Exercise directions:
Extract the text of every item below, reproducing each line word for word, and leave the pictures out.

____

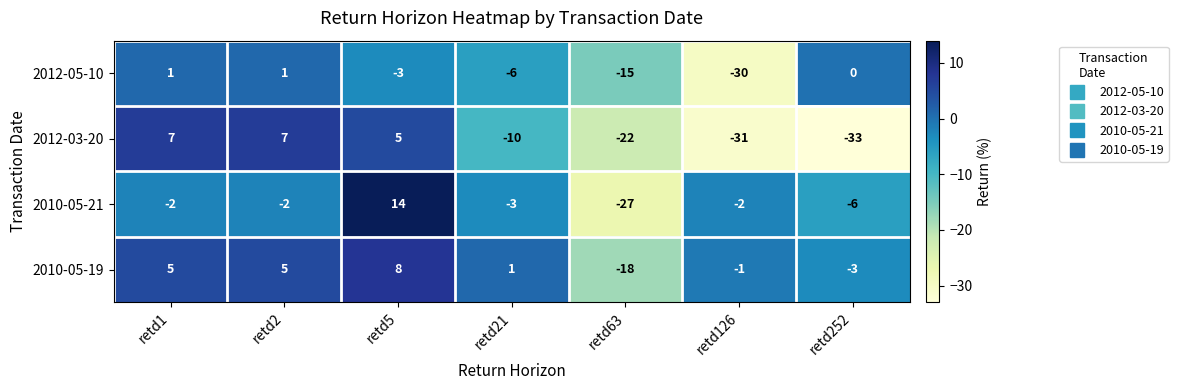

How many values in the 2012-03-20 series are below -10?

3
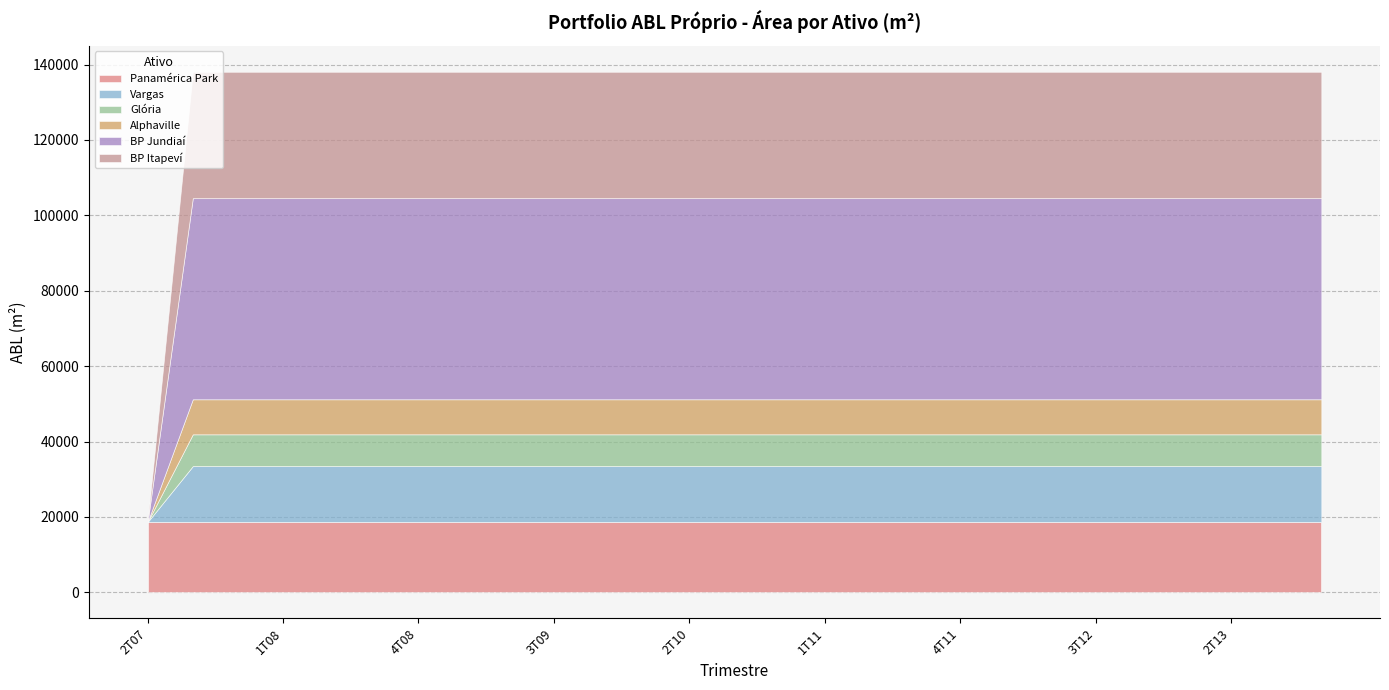

What is the average value of the Alphaville series?

8947.5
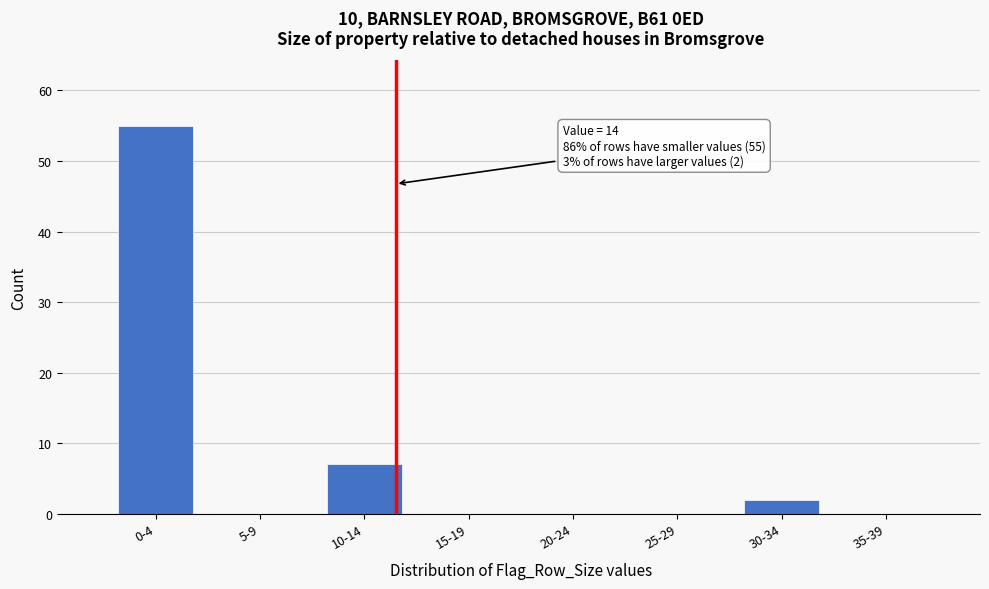

Reading left to right, what are all the values shown in this chart?

0-4=55	5-9=0	10-14=7	15-19=0	20-24=0	25-29=0	30-34=2	35-39=0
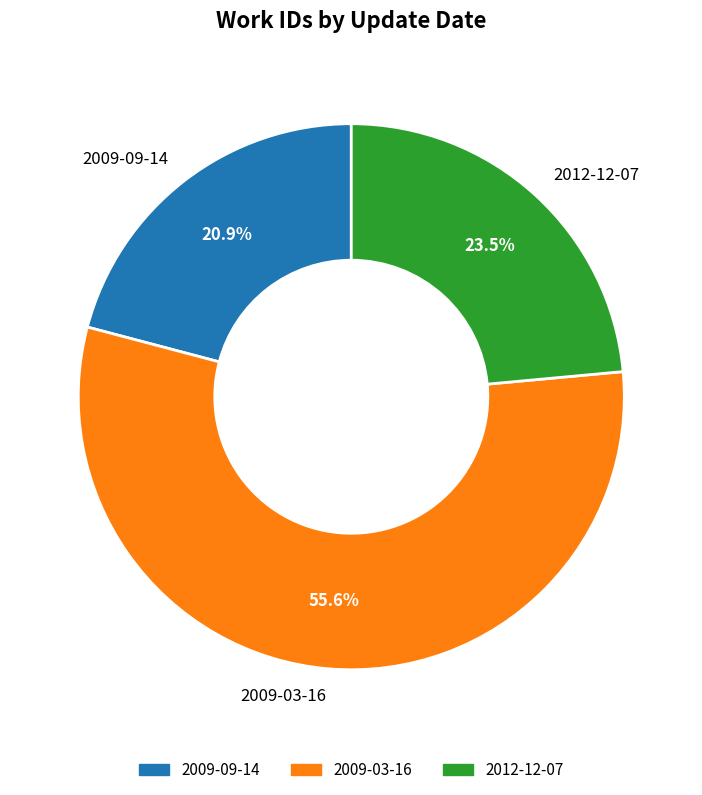

How many slices are in this pie chart?

3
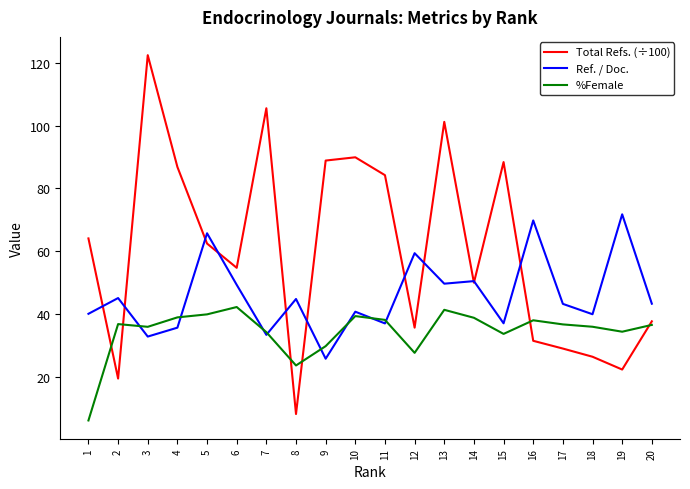

Rank the series by their maximum value, from highest to lowest.

Total Refs. (÷100), Ref. / Doc., %Female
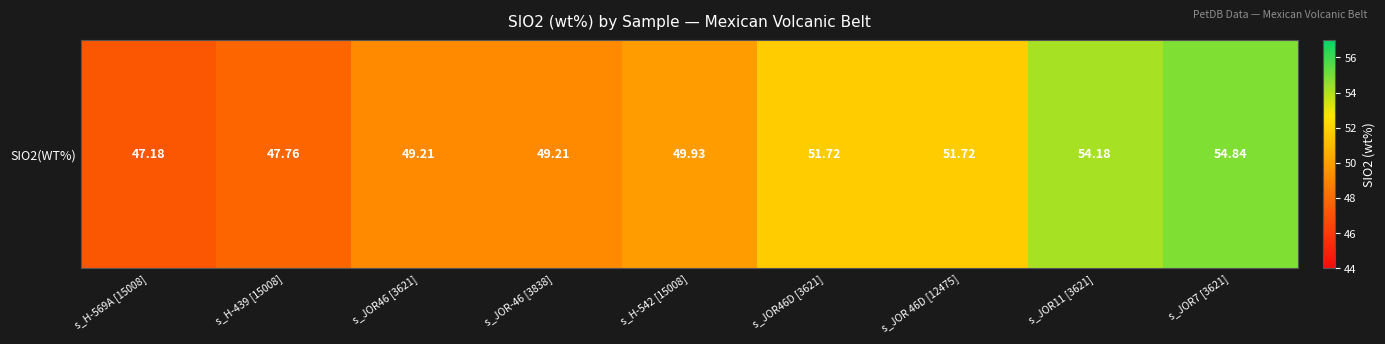

What is the difference between the values at s_H-569A [15008] and s_JOR-46 [3838]?

2.0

____

Solution to this task:
How many values in the 2012-03-20 series are below -10?

3

What is the average value of the Alphaville series?

8947.5

Reading left to right, what are all the values shown in this chart?

0-4=55	5-9=0	10-14=7	15-19=0	20-24=0	25-29=0	30-34=2	35-39=0

How many slices are in this pie chart?

3

Rank the series by their maximum value, from highest to lowest.

Total Refs. (÷100), Ref. / Doc., %Female

What is the difference between the values at s_H-569A [15008] and s_JOR-46 [3838]?

2.0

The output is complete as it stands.